▶ [Exercise aim]: Where a picture occurs in the data, omit it, and copy all remaining data exactly.

▶ [Data segment]:
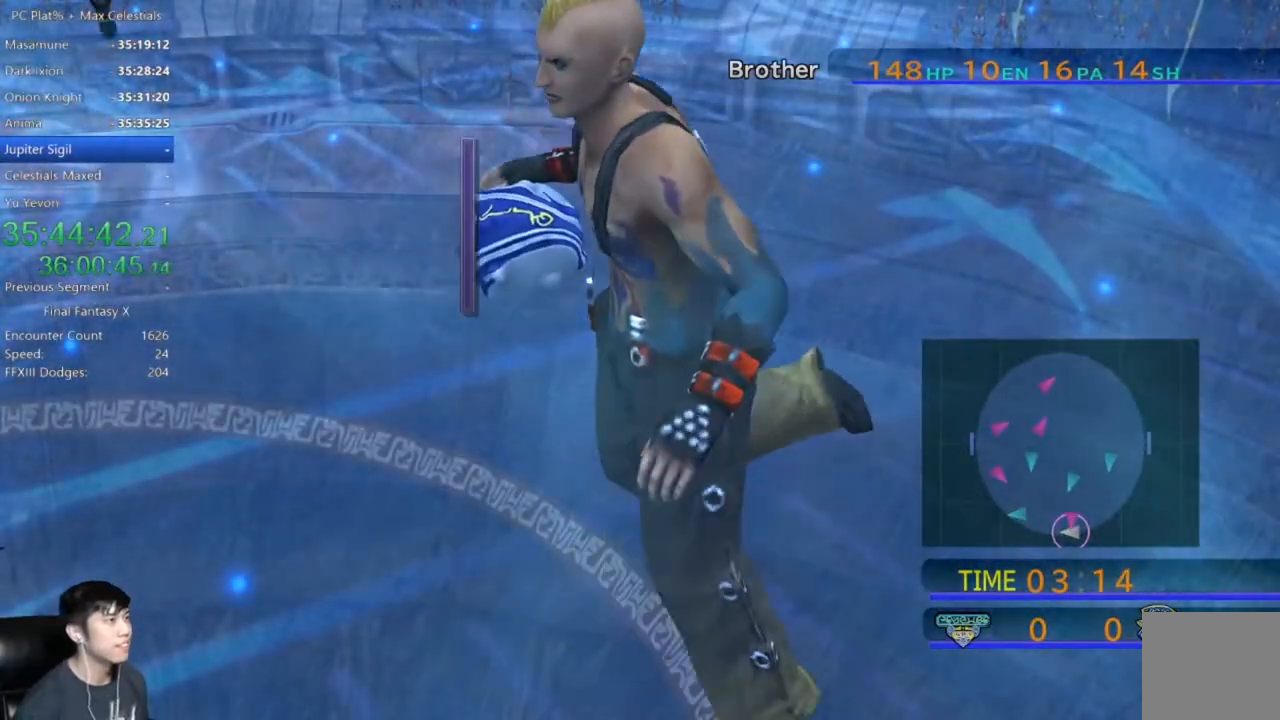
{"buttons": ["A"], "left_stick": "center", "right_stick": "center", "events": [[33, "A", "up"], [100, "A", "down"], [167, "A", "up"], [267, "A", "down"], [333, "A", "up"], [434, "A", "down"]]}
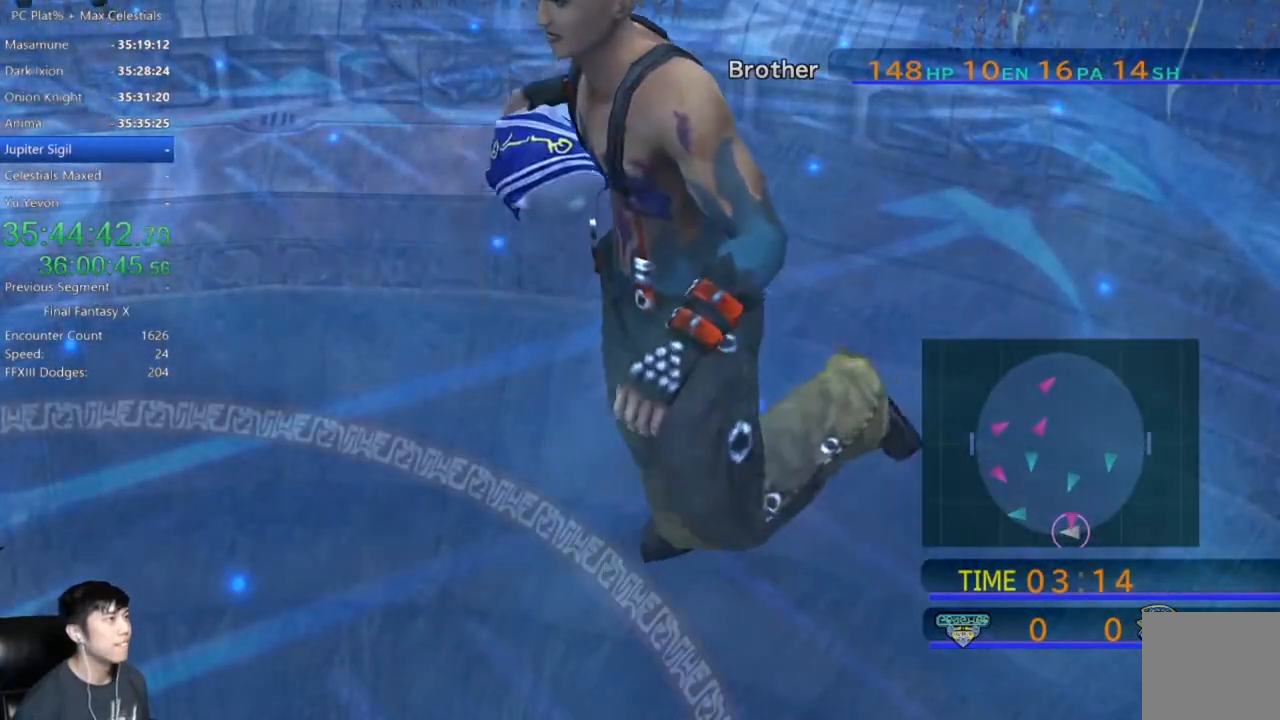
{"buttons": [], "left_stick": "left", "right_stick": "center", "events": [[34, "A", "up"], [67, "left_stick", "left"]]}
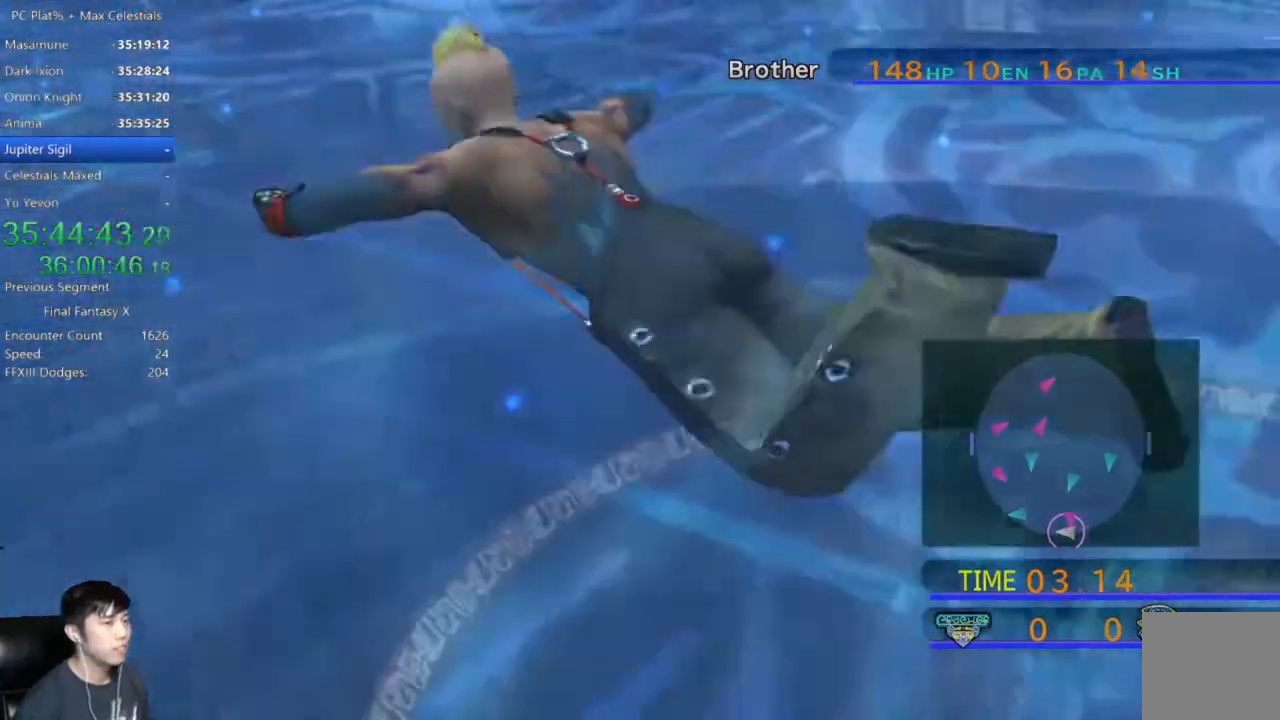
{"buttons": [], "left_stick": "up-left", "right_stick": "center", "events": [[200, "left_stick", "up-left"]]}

▶ [Solution for this task]:
{"buttons": ["A"], "left_stick": "center", "right_stick": "center", "events": [[33, "A", "up"], [100, "A", "down"], [167, "A", "up"], [267, "A", "down"], [333, "A", "up"], [434, "A", "down"]]}
{"buttons": [], "left_stick": "left", "right_stick": "center", "events": [[34, "A", "up"], [67, "left_stick", "left"]]}
{"buttons": [], "left_stick": "up-left", "right_stick": "center", "events": [[200, "left_stick", "up-left"]]}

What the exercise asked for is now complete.